Re: Functional Dependencies > Uniqueness Constraints

From: Jan Hidders <hidders_at_gmail.com>
Date: 5 Sep 2006 14:11:34 -0700
Message-ID: <1157490694.262017.123650_at_i3g2000cwc.googlegroups.com>


Marshall wrote:
> Jan Hidders wrote:
> > Marshall wrote:
> > > >
> > > > Obviously a DBMS that can express general FDs can express more than one
> > > > that can just express CKs, except if you alway normalize to BCNF. But
> > > > that doesn't mean there shouldn't be a special notion of CK.
> > >
> > > Special notion or special notation?
> >
> > Both.
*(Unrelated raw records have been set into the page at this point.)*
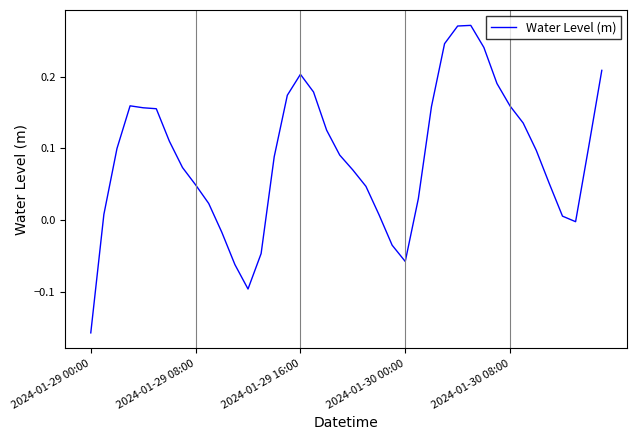

At which label is the value closest to 0?

37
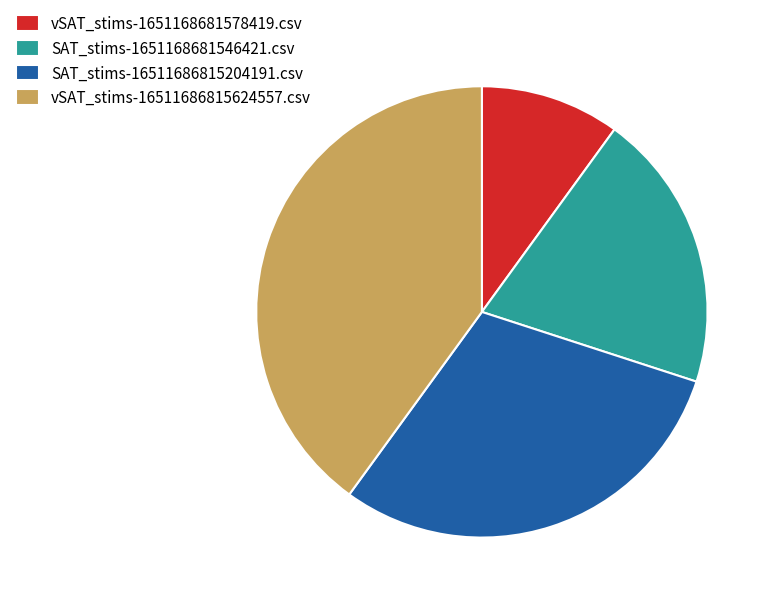

How many segments does this pie chart have?

4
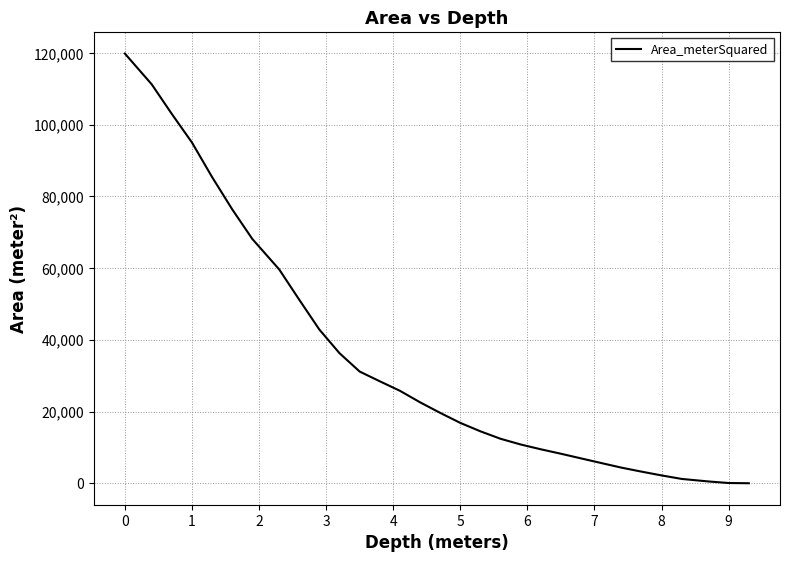

How many values exceed 19631?

16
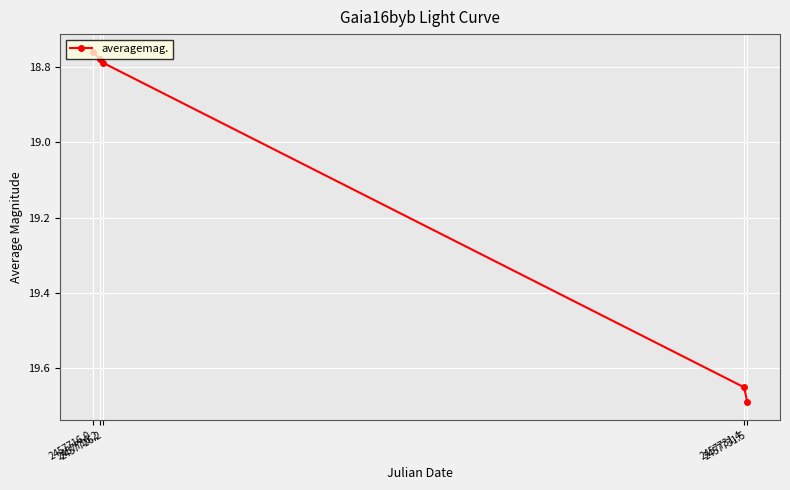

The value at 2457716.2 is 18.8. True or false?

True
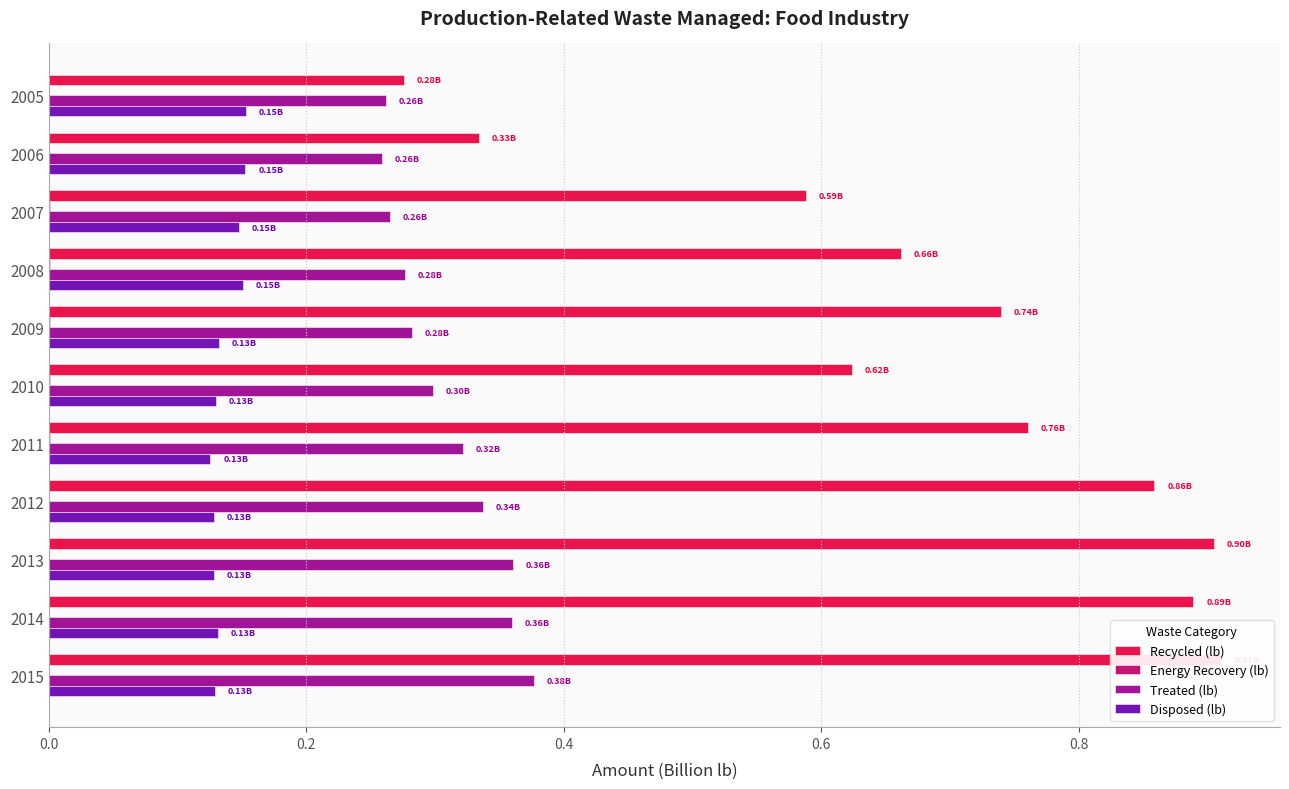

Rank the series at 2012 from highest to lowest value.

Recycled (lb), Treated (lb), Disposed (lb), Energy Recovery (lb)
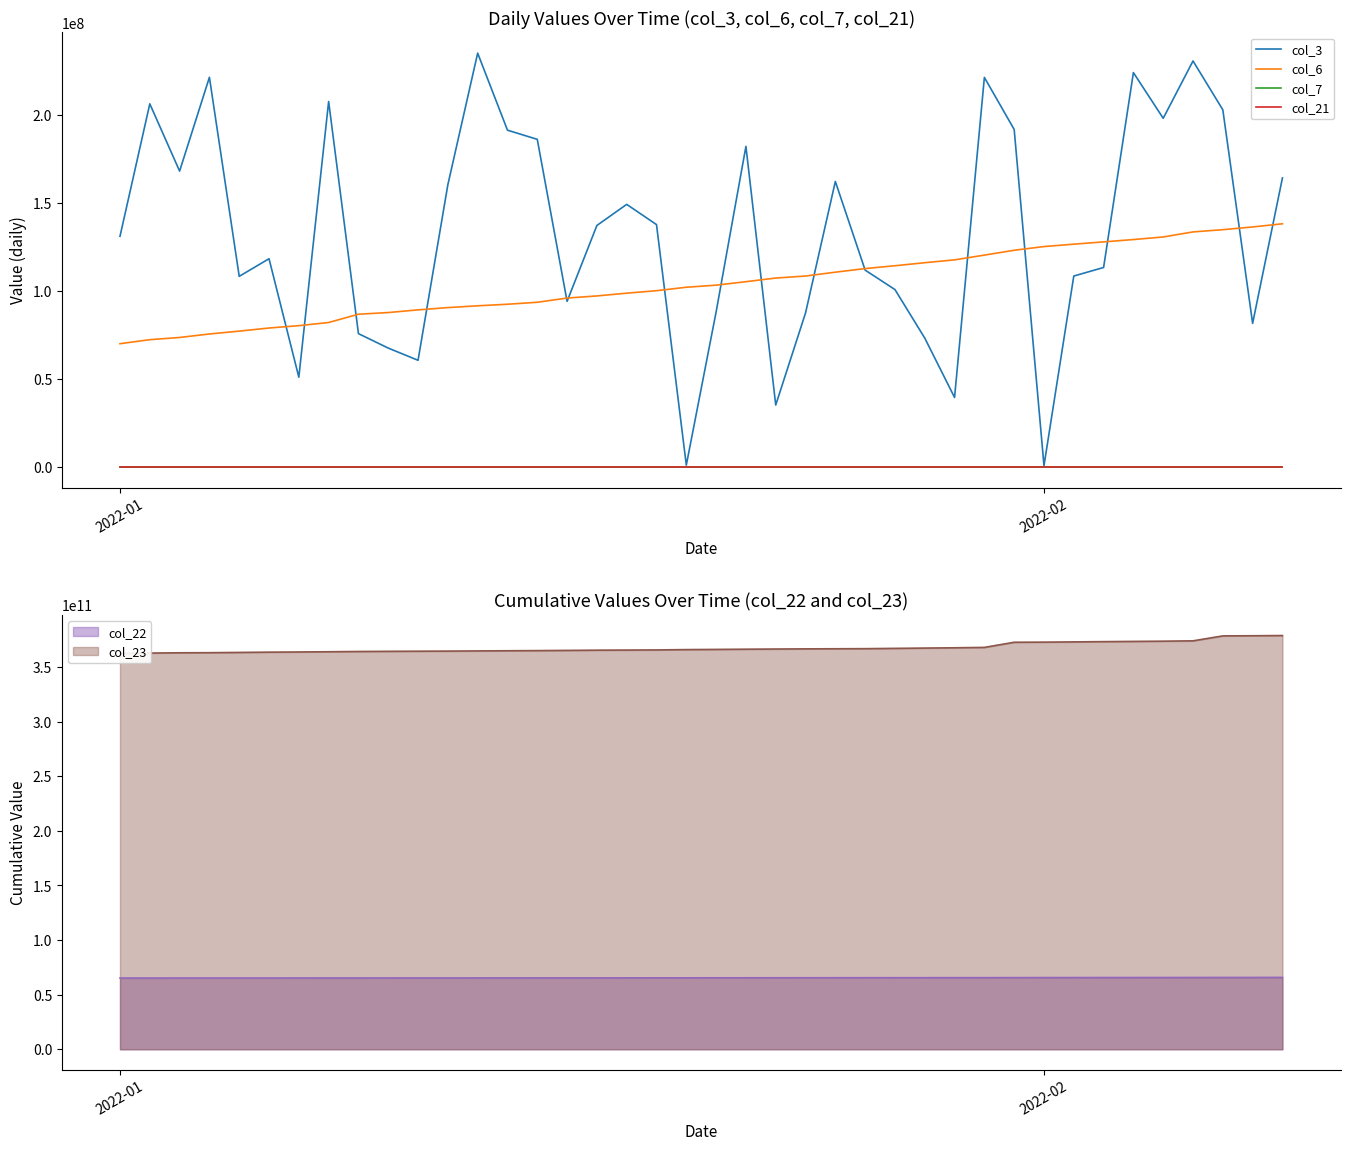

What is the average value of the col_6 series?

103988780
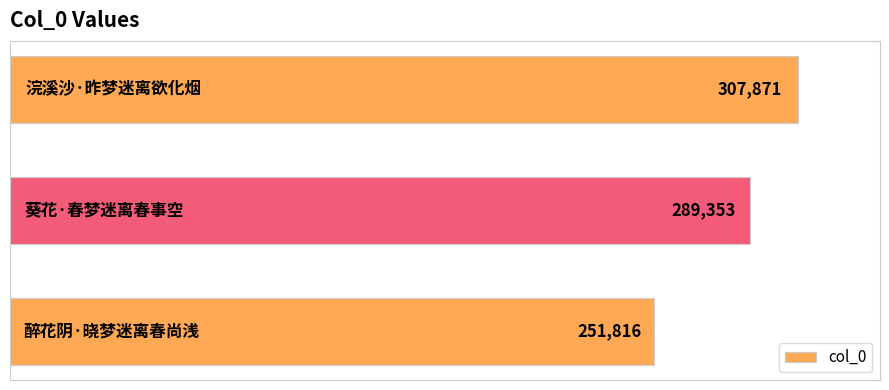

Count the values in the range 251816 to 307871.

3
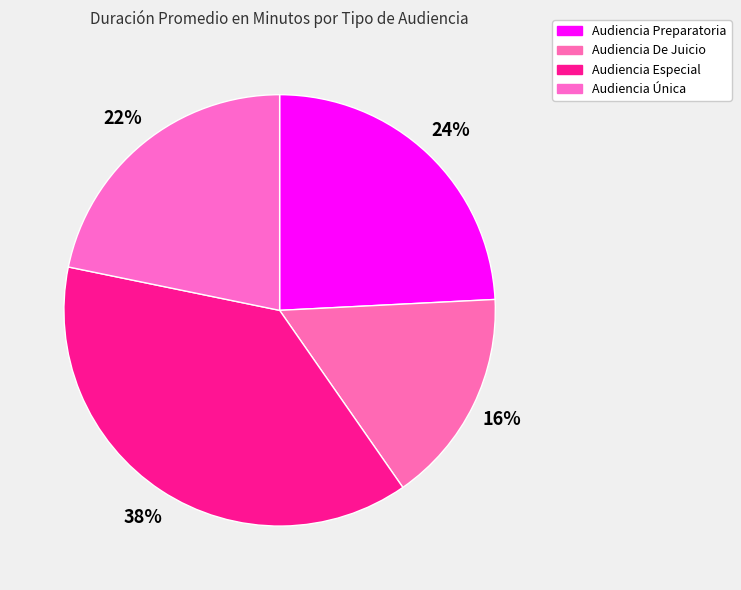

To the nearest percent, what percentage of the pie is Audiencia Preparatoria?

24%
Having this notion makes things easier for the user (DKs are
> > easier to understand for most people than FDs)
>
> The user concerns can be fully addressed notationally. (In other
> words, it's easy enough to have a notation for a CK that
> expands into an FD in the kernel language.)

Ok.

> > and for the DBMS (CKs
> > are important for indexes and are easier to maintain then general FDs).
>
> Sure, but in general optimizing for ease of implementation is the
> wrong choice in code that is going to be the foundation for
> lots of other code.

Agreed, but there is a trade-off here: adding extra complexity to this foundation code may also lead to extra bugs and overhead.

But you are also right that the algorithm isn't really that hard to get correct, and its time complexity is in terms of something that is usually not that big (the number of FDs, which btw. is not really the same as the number of CKs, as you seemed to imply), and not computed at "query execution time" but at "schema design time" so a high performance is not that essential anyway.